## [What is expected]
Your answer must be an exact copy of the lines from the one containing "left hip: (1148, 537)" through the last line of the records below, with no pictures; please include nothing else.
Information given: Begin
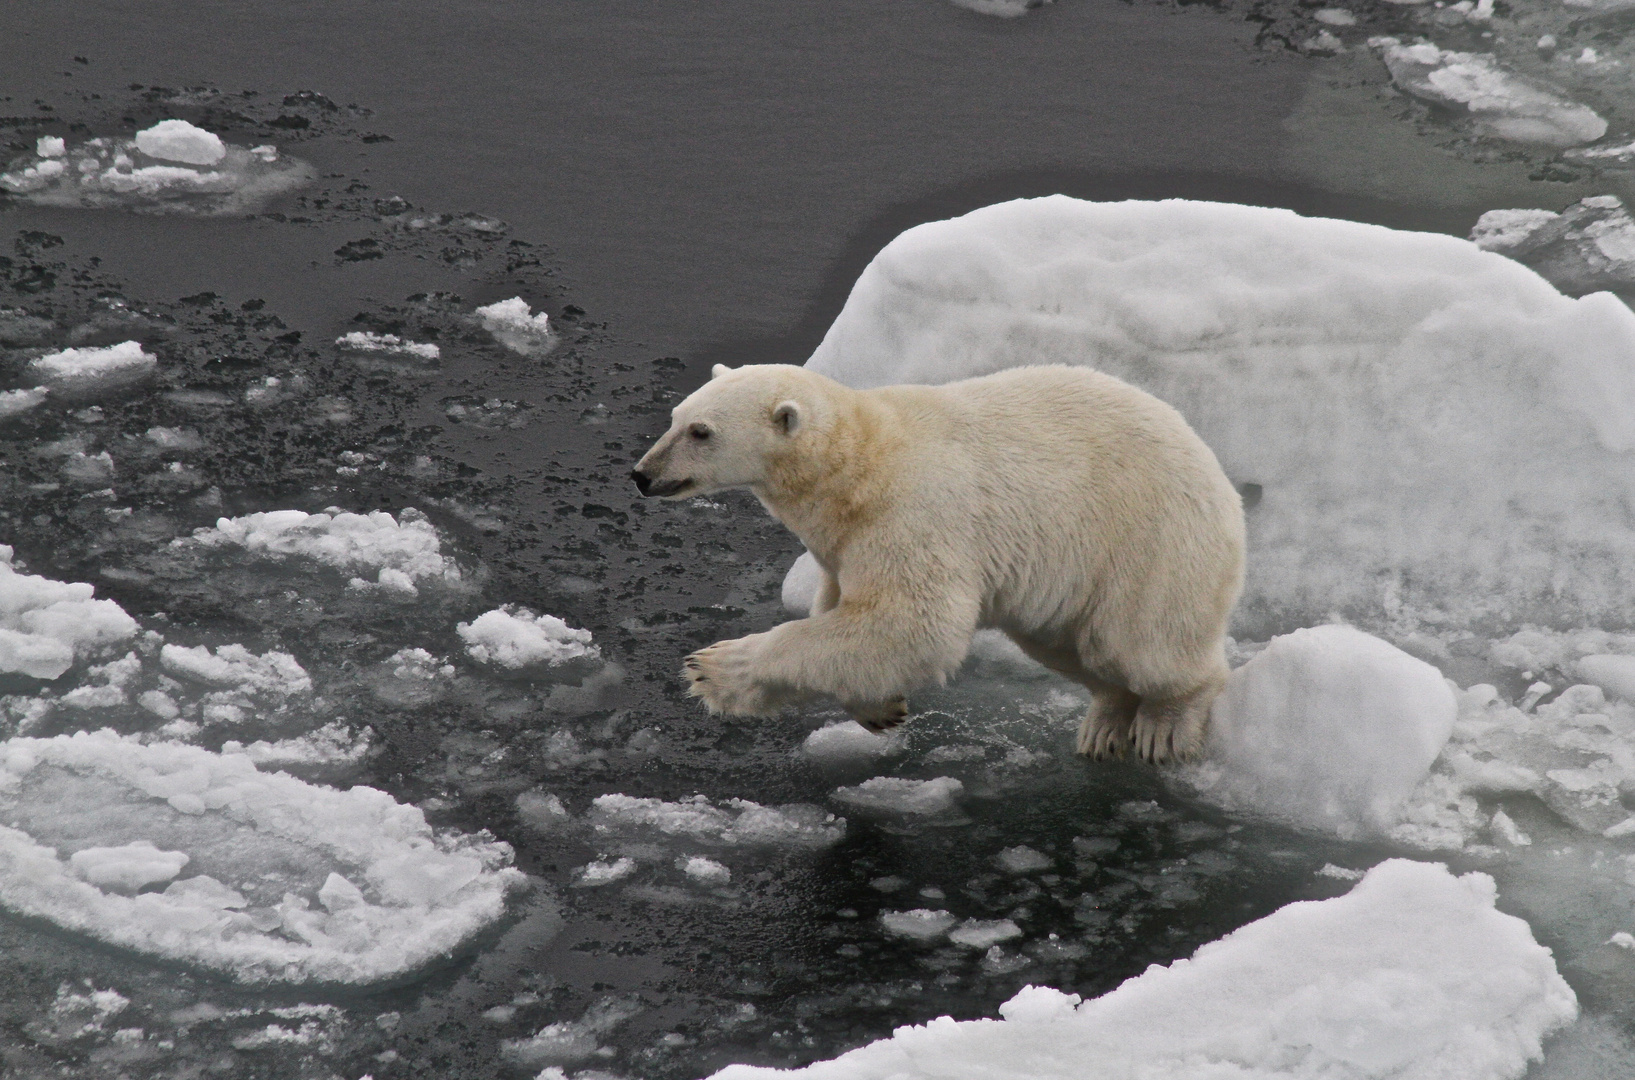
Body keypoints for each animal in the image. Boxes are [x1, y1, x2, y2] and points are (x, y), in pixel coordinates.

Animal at [631, 365, 1242, 761]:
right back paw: (1104, 725)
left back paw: (1165, 726)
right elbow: (841, 615)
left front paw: (712, 668)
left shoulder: (911, 514)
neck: (857, 464)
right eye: (675, 415)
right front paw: (880, 708)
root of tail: (1215, 468)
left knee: (1142, 642)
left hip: (1148, 537)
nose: (642, 474)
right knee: (1067, 644)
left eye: (702, 431)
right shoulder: (842, 542)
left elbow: (912, 621)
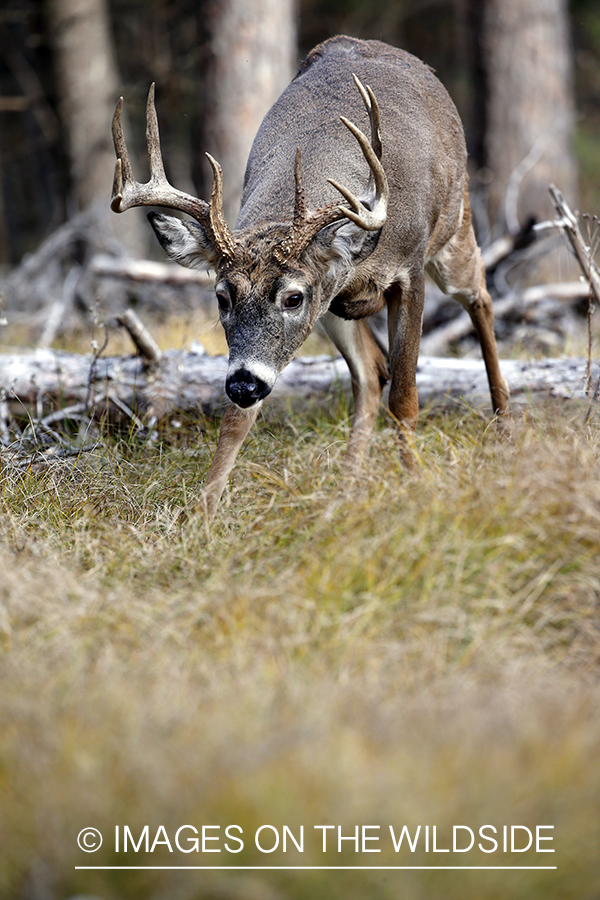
Information given: End
## [Exercise solution]
left hip: (1148, 537)
nose: (642, 474)
right knee: (1067, 644)
left eye: (702, 431)
right shoulder: (842, 542)
left elbow: (912, 621)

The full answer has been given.